At the heart of the matter are the uncomfortable questions that Bruce’s photographs raise. Cloaked in beautiful lighting and picturesque poses, works such as Grace force us to confront awkward realisations. Here, a fox is suspended, both figuratively and literally – for it is dead, captured in time, but the viewer also becomes aware of a multitude of fine strings that hold the animal in place. It becomes a ragged puppet, carefully washed of all the mud and dirt that had become its shroud by the side of the road, yet all the worse for wear. Its pose, evoking that of a jumping, hunting fox, imbues it with an unbearable sense of sadness. Bruce works a lot with the image of the fox, as an animal historically respected, yet hunted throughout the centuries and today regarded an urban pest. “I think the fox embodies so much of our confusion with the idea of nature, it holds a mirror up to us,” muses Bruce. While Bruce often uses pieces of string to suspend animals, this is the only work in which they are not hidden by careful lighting. “In this particular work, I wanted the strings to be visible so that the fox is suspended, but it’s a kind of a lame suspense – the presence of the strings brings with it an awkwardness and I’m interested in the way suspending the animal decontextualises it, reminds us that this is a photograph that suspends time.” Other portraits of animals, such as those of the birds, focus on a tension “whereby the suspension is simultaneously mundane and spectacular,” he explains. Capturing them against a starry night sky, they take on a almost religious aspect. “In the case of Hiatus, I was thinking a lot about Bill Viola’s work The Crossing,” he says, “and all of the implications of water, the symbolism of cleansing, to create something with a feeling of being transcendental.”
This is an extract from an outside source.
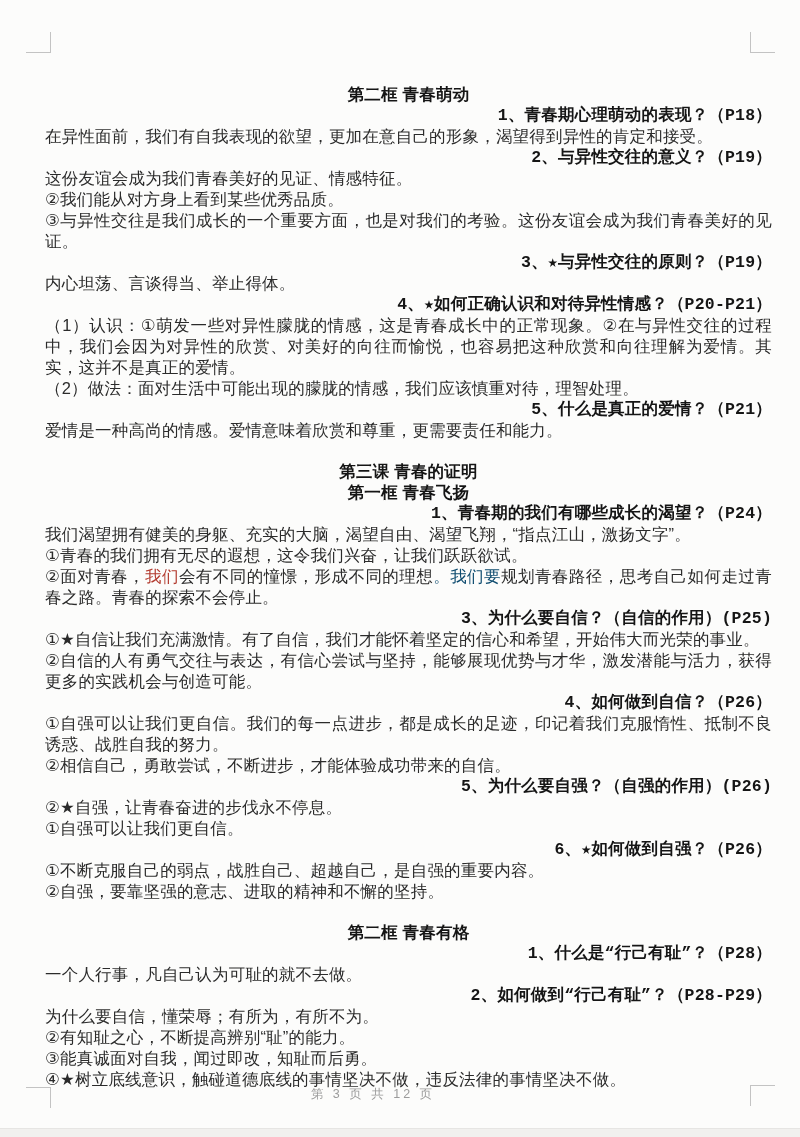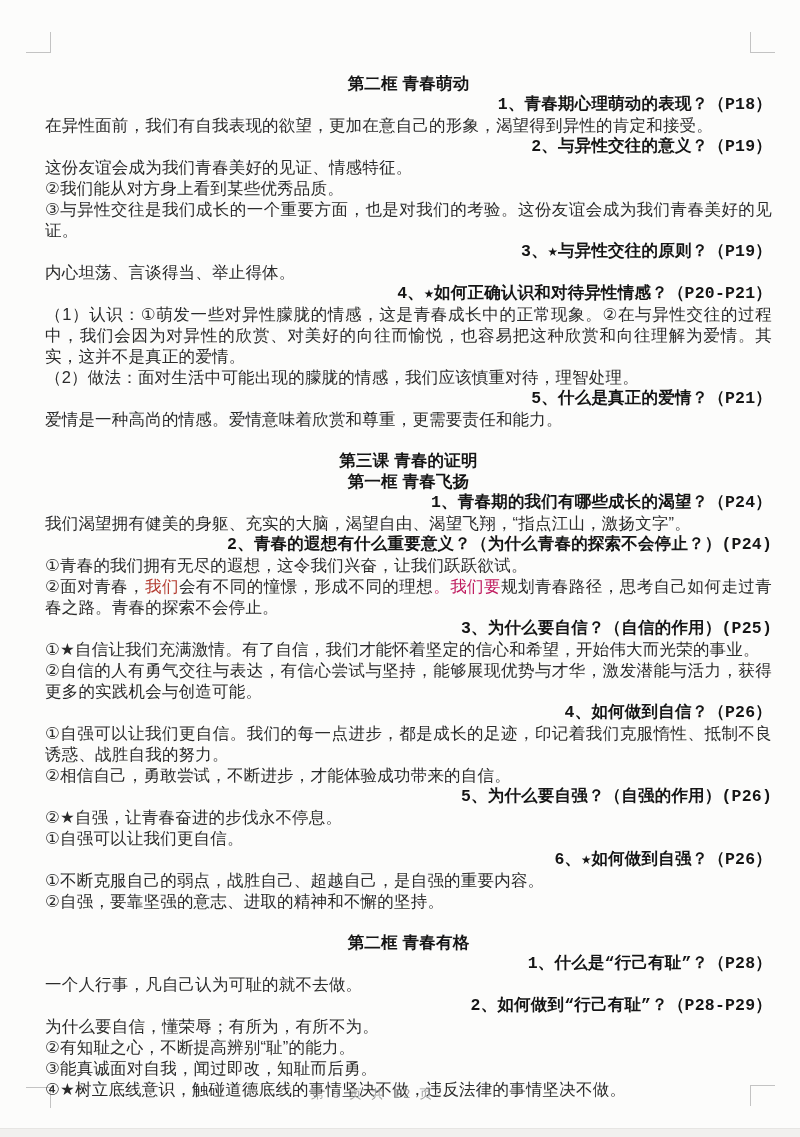"第二框 青春萌动" .content { top: 73px -> 84px }
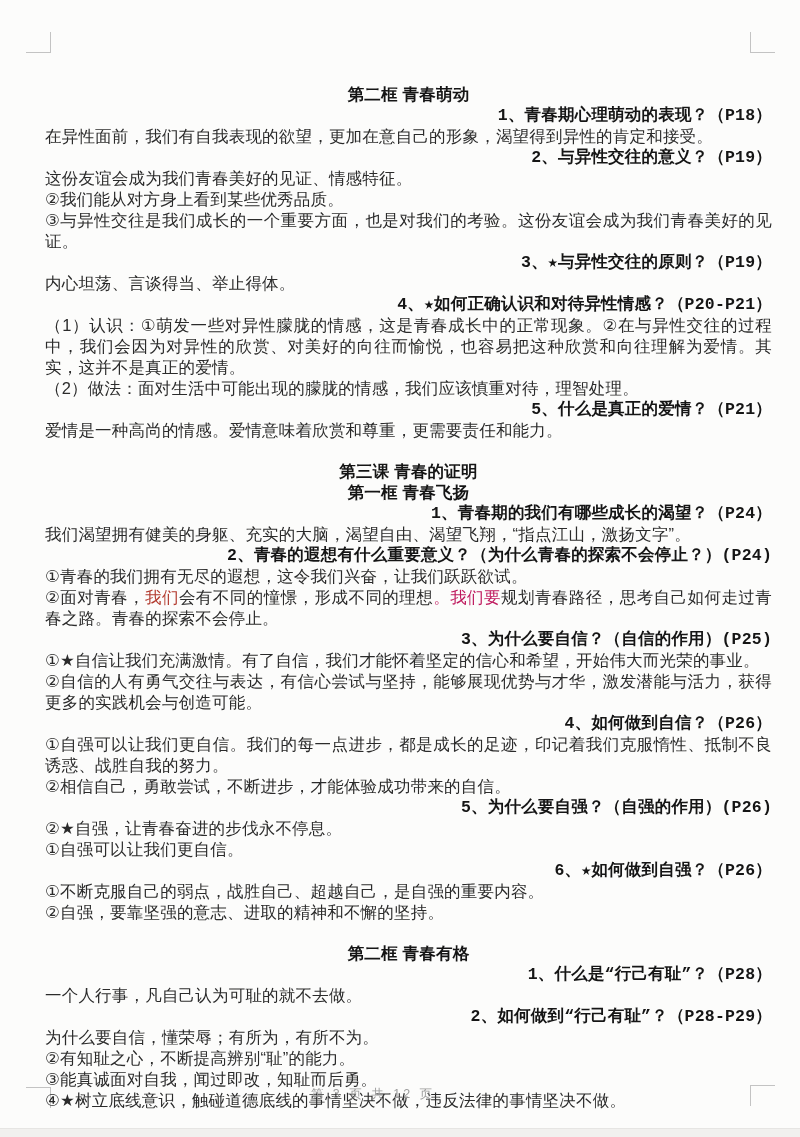"2、青春的遐想有什么重要意义？（为什么青春的探索不会停止？）(P24)" div.block { html: <div><span>2、青春的遐想有什么重要意义？（为什么青春的探索不会停止？）(P24)</span></div> -> none }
What Bruce manages to capture is the vulnerability of nature – that disconnection between us and the natural world that results in a melancholy distance. These portraits of animals take on an almost saintly, religious. They are otherworldly, sad, yet beautiful, like mythological beings, or storybook visions. He illuminates nature, suspends it, and forces us to look at it up close. Those that are dead feel alive, and those that are alive are put on pause, a wing beat, a heartbeat, frozen in time for us to examine. In the pause between taking a breath we can hear our own silence and the quiet of the void. “Some philosophers have stated that the key difference between humans and animals is the awareness that we, as humans, have of death; the human condition, so it occurs to me that there is an extremely meaningful discourse to be had between the human and the animal about death,” he says. Within the photographic works of Bruce, this is what the viewer is presented with – an unwavering, hauntingly beautiful elegy to the natural world around us – at once so close, and yet so far removed.

Andrew Bruce received his MA in Photography from the Royal College of Art, London in 2013. Prior to this, he studied photography at the University for the Creative Arts, Farnham, where he received his BA in 2010. Recent solo exhibitions include Cold Air Rising, Galleri Box, Gothenberg, Sweden (2013), while group exhibitions include The Open West (forthcoming), Cheltenham Art Gallery & Museum, Cheltenham (May 2014), Young Masters, Sphinx Fine Art, London and SHOW RCA, Royal College of Art, London (both 2013), among exhibitions in the UK, Sweden, India, Malaysia and France. Bruce was nominated for the prestigious Prix Pictet Award (2013), and was the recipient of the 2011 and 2012 RCA Bursary, among others. Bruce lectures extensively on the subject of photography, with talks and contributions including the 10th edition of Langford’s Basic Photography, by Focal Press, and talks at the University of West England, Central Saint Martin’s. He is also a visiting lecturer at the University for the Creative Arts, Farnham, and sessional lecturer at Canterbury Christ Church University.